You mentioned coming in to chat that it was rather intense. I was wondering, does it get a bit draining? Does it take a lot out of you when you’re working on it day in, day out?
Or is the comic relief enough to alleviate that?
“It’s one of the most joyous rehearsal rooms I have ever been in.
“And we are all saying that all the time.
“It feels like such a joyous space.
“But because you’re constantly putting on layers, you’ll do a scene and then go back to the beginning and then keep on putting on another layer, another layer, until you’re holding all of the subtle nuances between each character and the stories that are all being woven at the same time.
“It’s not necessarily that physically exhausting although there is quite a lot of physicality to the piece, but there’s so much going on.
“It’s such a rich play so it’s a bit knackering in the best way.”
Back to Conor McPherson as a writer and a director, do you really see why he’s as revered as he is?
“Yeah, he’s magic and such a brilliant director with actors.

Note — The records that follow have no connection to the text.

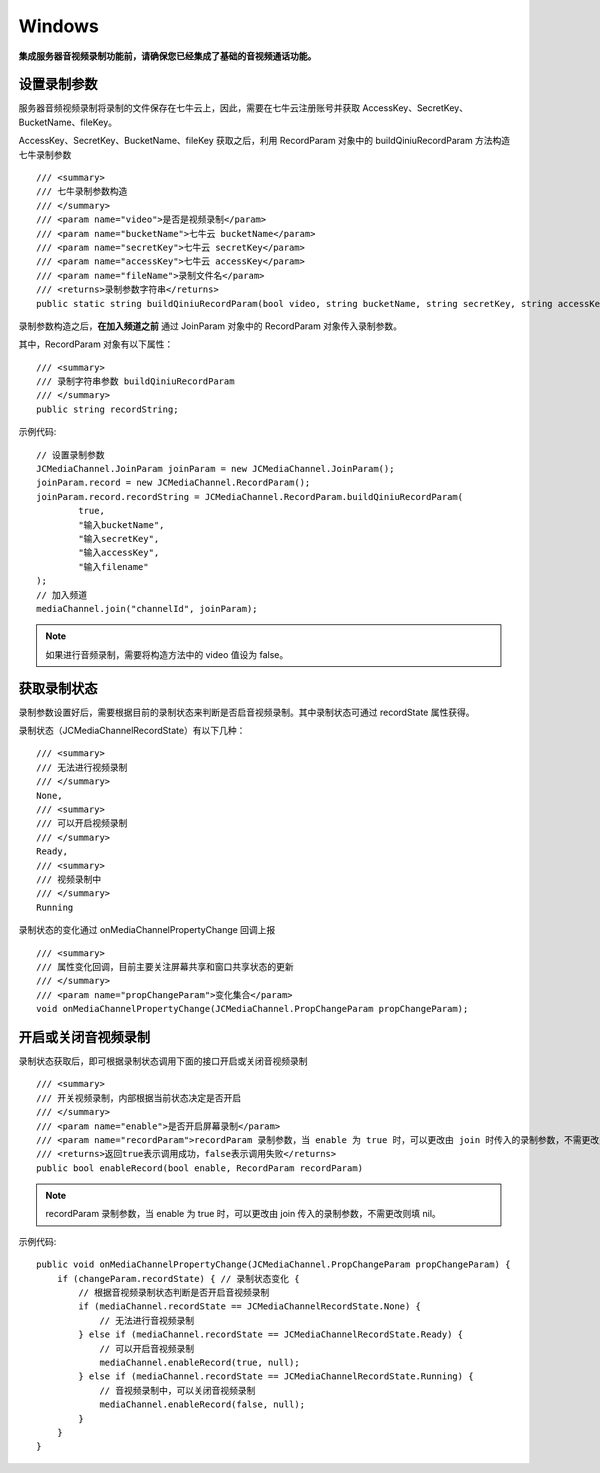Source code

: Windows
==========================

.. _音视频录制(windows):

.. highlight:: csharp

**集成服务器音视频录制功能前，请确保您已经集成了基础的音视频通话功能。**

设置录制参数
-----------------------------

服务器音频视频录制将录制的文件保存在七牛云上，因此，需要在七牛云注册账号并获取 AccessKey、SecretKey、BucketName、fileKey。

AccessKey、SecretKey、BucketName、fileKey 获取之后，利用 RecordParam 对象中的 buildQiniuRecordParam 方法构造七牛录制参数

::

    /// <summary>
    /// 七牛录制参数构造
    /// </summary>
    /// <param name="video">是否是视频录制</param>
    /// <param name="bucketName">七牛云 bucketName</param>
    /// <param name="secretKey">七牛云 secretKey</param>
    /// <param name="accessKey">七牛云 accessKey</param>
    /// <param name="fileName">录制文件名</param>
    /// <returns>录制参数字符串</returns>
    public static string buildQiniuRecordParam(bool video, string bucketName, string secretKey, string accessKey, string fileName)

录制参数构造之后，**在加入频道之前** 通过 JoinParam 对象中的 RecordParam 对象传入录制参数。

其中，RecordParam 对象有以下属性：

::

            /// <summary>
            /// 录制字符串参数 buildQiniuRecordParam
            /// </summary>
            public string recordString;


示例代码::

    // 设置录制参数
    JCMediaChannel.JoinParam joinParam = new JCMediaChannel.JoinParam();
    joinParam.record = new JCMediaChannel.RecordParam();
    joinParam.record.recordString = JCMediaChannel.RecordParam.buildQiniuRecordParam(
            true,
            "输入bucketName",
            "输入secretKey",
            "输入accessKey",
            "输入filename"
    );
    // 加入频道
    mediaChannel.join("channelId", joinParam);


.. note:: 

       如果进行音频录制，需要将构造方法中的 video 值设为 false。


获取录制状态
-----------------------------

录制参数设置好后，需要根据目前的录制状态来判断是否启音视频录制。其中录制状态可通过 recordState 属性获得。

录制状态（JCMediaChannelRecordState）有以下几种：
::

        /// <summary>
        /// 无法进行视频录制
        /// </summary>
        None,
        /// <summary>
        /// 可以开启视频录制
        /// </summary>
        Ready,
        /// <summary>
        /// 视频录制中
        /// </summary>
        Running

录制状态的变化通过 onMediaChannelPropertyChange 回调上报
::

        /// <summary>
        /// 属性变化回调，目前主要关注屏幕共享和窗口共享状态的更新
        /// </summary>
        /// <param name="propChangeParam">变化集合</param>
        void onMediaChannelPropertyChange(JCMediaChannel.PropChangeParam propChangeParam);


开启或关闭音视频录制
-----------------------------

录制状态获取后，即可根据录制状态调用下面的接口开启或关闭音视频录制
::

        /// <summary>
        /// 开关视频录制，内部根据当前状态决定是否开启
        /// </summary>
        /// <param name="enable">是否开启屏幕录制</param>
        /// <param name="recordParam">recordParam 录制参数，当 enable 为 true 时，可以更改由 join 时传入的录制参数，不需更改则填 null</param>
        /// <returns>返回true表示调用成功，false表示调用失败</returns>
        public bool enableRecord(bool enable, RecordParam recordParam)

.. note::  
      
      recordParam 录制参数，当 enable 为 true 时，可以更改由 join 传入的录制参数，不需更改则填 nil。

示例代码::

    public void onMediaChannelPropertyChange(JCMediaChannel.PropChangeParam propChangeParam) {
        if (changeParam.recordState) { // 录制状态变化 {
            // 根据音视频录制状态判断是否开启音视频录制
            if (mediaChannel.recordState == JCMediaChannelRecordState.None) {
                // 无法进行音视频录制
            } else if (mediaChannel.recordState == JCMediaChannelRecordState.Ready) {
                // 可以开启音视频录制
                mediaChannel.enableRecord(true, null);
            } else if (mediaChannel.recordState == JCMediaChannelRecordState.Running) {
                // 音视频录制中，可以关闭音视频录制
                mediaChannel.enableRecord(false, null);
            }
        }
    }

“He knows exactly what actors need.
“I’d believe he was an actor as well.
“He gets the rehearsal room and gives such like space to really explore and play and play in a way where you can, you can really go to the extremes and push at all the edges and yeah.
“And he comes with so much joy as well which is fantastic.
“He’s the first one to crack a joke and he’s an amazing, amazing director.”
The Brightening Air runs 10 April – 14 June at The Old Vic in London.